COMPLETE THE FOLLOWING
[1] Answer these questions using the text about Chameau Bridge, one answer per line, marked (a), (b) and (c) to match.
(a) How many meters does the bridge span?
(b) For what percentage of the year is the Grand'Anse River impassable?
(c) About how much market income was lost each year when farmers couldn't reach the markets in Moron?
[2] Carry on the text about Chameau Bridge, starting after its final sentence.

READING PASSAGE

_ _ _ _

We were honored that Chameau Bridge in Haiti was featured in USA Today’s The world’s most spectacular new bridges article.
The Chameau suspension bridge was completed in 2016 and connects the community of Chameau to the town of Moron across the Grand’Anse River.
The bridge spans 109 meters, and was built by Bridges to Prosperity in partnership with CARE and the UK Department for International Development (DFID). It provides safe access for more than 40,000 people, 20,000 of which live in Chameau, and use the bridge to reach schools, hospitals, markets, and employment. According to the Mayor of Moron, more than 50 people had lost their lives to the Grand’Anse River in the five years prior to the bridge’s construction.
The Grand’Anse is dangerously high for 30% of the year, and impassable for 5%.
When rains swelled the river, students were cut off from school, and families from the market. Pregnant women were forced to give birth at home, rather than in a hospital, because the only available care was on the Moron side of the river. It’s estimated that nearly $40,000 a year was lost in market income because farmers weren’t able to reach the markets in Moron when the river was high. Many residents of Moron had farms in Chameau, and would lose weeks of crop, and sometimes animals, because they weren’t able to cross the river when it was high to tend them. All government services, including the courthouse and municipal offices, are in Moron, meaning that residents of Chameau weren’t able to reach critical resources when they needed them most.
The communities joined in and invested in the construction of the bridge.

_ _ _ _

SOURCE MATERIAL
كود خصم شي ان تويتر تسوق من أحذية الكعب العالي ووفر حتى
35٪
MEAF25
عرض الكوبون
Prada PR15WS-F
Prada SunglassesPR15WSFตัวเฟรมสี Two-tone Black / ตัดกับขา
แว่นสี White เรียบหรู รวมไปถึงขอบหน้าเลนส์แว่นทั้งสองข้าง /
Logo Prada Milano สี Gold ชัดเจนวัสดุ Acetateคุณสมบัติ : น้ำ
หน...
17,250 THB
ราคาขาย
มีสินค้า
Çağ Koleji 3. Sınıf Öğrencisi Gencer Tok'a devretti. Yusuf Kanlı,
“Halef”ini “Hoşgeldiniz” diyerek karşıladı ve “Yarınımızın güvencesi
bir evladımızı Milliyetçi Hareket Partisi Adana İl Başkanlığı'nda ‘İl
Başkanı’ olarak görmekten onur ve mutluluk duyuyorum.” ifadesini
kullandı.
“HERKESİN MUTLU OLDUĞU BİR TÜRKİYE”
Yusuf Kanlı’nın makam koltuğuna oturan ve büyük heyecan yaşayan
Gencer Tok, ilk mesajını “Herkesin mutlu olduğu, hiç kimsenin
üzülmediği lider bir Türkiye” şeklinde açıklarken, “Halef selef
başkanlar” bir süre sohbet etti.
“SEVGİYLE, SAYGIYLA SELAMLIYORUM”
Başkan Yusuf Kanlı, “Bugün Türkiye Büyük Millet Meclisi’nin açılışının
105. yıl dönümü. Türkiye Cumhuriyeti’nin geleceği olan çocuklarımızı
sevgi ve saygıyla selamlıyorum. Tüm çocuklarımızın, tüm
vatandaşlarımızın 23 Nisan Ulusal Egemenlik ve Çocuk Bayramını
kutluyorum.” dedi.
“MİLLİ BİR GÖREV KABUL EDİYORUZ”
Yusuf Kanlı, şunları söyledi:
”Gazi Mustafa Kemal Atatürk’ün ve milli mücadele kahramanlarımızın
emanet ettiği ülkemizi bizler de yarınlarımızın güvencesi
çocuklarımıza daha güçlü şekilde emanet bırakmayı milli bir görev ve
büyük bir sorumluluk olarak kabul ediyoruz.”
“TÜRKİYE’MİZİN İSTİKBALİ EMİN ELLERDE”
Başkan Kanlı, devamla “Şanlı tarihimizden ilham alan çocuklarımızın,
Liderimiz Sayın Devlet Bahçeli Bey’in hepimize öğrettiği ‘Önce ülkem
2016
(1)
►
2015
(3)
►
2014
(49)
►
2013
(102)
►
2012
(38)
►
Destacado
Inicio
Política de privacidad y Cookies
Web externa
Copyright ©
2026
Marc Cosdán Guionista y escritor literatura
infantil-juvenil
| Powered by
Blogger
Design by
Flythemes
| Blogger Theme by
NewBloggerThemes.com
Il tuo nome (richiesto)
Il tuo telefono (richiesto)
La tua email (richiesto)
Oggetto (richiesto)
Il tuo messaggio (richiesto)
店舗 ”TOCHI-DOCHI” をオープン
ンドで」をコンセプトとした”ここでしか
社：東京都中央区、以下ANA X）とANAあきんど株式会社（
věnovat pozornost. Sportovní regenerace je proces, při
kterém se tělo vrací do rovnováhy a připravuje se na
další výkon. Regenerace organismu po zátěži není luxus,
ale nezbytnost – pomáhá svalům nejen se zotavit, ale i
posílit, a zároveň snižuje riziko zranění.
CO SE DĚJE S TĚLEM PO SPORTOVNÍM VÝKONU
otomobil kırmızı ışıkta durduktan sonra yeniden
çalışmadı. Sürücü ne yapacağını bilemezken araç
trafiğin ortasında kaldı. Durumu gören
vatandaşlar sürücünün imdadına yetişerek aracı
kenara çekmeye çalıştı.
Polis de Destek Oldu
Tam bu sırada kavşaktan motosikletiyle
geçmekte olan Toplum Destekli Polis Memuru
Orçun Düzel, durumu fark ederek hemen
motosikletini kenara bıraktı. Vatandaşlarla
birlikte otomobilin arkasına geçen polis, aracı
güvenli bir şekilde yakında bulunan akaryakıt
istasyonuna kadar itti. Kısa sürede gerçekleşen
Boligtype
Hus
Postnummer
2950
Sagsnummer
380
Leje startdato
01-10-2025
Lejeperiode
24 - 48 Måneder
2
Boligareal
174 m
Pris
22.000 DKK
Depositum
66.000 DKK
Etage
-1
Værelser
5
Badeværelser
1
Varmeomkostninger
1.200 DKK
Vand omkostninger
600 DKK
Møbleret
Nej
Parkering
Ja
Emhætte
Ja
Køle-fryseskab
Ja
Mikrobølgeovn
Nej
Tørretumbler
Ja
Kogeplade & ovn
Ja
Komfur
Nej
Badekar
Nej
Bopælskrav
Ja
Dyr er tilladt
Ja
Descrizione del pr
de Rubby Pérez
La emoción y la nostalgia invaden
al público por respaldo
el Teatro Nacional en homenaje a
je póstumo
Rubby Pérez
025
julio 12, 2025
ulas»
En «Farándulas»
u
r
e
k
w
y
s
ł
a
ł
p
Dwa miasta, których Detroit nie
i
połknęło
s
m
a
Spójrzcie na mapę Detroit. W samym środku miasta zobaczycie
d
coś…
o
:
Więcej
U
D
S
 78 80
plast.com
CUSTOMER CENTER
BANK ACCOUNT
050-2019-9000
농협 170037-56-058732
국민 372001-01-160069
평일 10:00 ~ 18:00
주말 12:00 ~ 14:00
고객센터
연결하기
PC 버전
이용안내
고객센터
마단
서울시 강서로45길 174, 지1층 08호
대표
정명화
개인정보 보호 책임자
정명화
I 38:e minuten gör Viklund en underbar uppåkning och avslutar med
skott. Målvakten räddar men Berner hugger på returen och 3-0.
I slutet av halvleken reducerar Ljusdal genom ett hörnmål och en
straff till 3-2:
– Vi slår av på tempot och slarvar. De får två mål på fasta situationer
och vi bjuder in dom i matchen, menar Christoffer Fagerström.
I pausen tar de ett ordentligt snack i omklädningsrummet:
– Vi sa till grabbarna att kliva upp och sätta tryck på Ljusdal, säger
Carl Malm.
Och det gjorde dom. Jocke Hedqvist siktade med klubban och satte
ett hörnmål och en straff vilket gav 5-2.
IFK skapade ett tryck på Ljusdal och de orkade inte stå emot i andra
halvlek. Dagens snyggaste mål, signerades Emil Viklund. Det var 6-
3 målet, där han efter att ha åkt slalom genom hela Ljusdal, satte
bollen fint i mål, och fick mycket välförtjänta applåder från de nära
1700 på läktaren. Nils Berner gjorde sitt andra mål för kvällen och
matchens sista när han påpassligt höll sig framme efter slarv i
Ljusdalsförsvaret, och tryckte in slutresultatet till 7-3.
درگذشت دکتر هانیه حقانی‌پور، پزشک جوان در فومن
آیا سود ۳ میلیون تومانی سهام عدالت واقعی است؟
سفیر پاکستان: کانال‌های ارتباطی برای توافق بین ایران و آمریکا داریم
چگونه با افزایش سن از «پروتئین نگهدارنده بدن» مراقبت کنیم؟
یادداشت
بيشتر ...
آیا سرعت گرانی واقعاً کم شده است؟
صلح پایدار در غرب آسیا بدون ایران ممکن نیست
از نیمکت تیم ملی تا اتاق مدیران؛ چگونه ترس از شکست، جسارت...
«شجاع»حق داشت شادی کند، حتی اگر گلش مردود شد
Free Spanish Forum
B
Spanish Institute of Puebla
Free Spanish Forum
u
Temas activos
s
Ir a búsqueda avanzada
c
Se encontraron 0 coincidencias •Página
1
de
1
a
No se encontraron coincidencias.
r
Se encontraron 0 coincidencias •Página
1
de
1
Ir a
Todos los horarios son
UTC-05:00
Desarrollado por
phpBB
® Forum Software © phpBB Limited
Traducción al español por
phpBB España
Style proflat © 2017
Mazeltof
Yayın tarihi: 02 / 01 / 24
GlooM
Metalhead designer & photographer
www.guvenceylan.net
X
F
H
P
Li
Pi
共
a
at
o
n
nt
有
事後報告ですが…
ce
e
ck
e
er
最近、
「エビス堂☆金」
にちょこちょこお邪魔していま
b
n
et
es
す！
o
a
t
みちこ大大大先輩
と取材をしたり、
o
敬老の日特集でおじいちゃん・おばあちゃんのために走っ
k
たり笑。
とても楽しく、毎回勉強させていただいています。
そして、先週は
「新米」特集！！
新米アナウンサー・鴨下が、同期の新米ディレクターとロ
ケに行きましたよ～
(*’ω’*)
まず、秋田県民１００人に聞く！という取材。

_ _ _ _

ANSWERS BY ITEM NUMBER
[1]
(a) 109 meters
(b) 5%
(c) Nearly $40,000

[2]
Members of both the Chameau and Moron communities assisted in the construction of the bridge, pulling rock and gravel from the river to fill the pedestals and approach ramps, and helping to carry in the towers, cable, and lumber. Several of these volunteers showed special skill, and have been hired on to the Bridges to Prosperity staff and trained to assist on the construction of other footbridges around the country. The bridge was built without the use of any heavy machinery. Even the towers were raised using a rope system and a hand winch, utilizing scaffolding as leverage.
The bridge was destroyed in Hurricane Matthew, but has been rebuilt and is once again serving over 40,000 residents.
The completion of construction was celebrated with a large inauguration ceremony, drawing residents from as far as Plen Marie, a nearly two-hour walk away. The bridge was in steady use until Hurricane Matthew hit in the fall of 2016. The storm scoured the banks and redirected the river’s flow, creating damage to the pedestals of the bridge. The Bridges to Prosperity Haiti team, with the support of CARE, worked to restore the bridge to service, reconstruction was completed in 2017.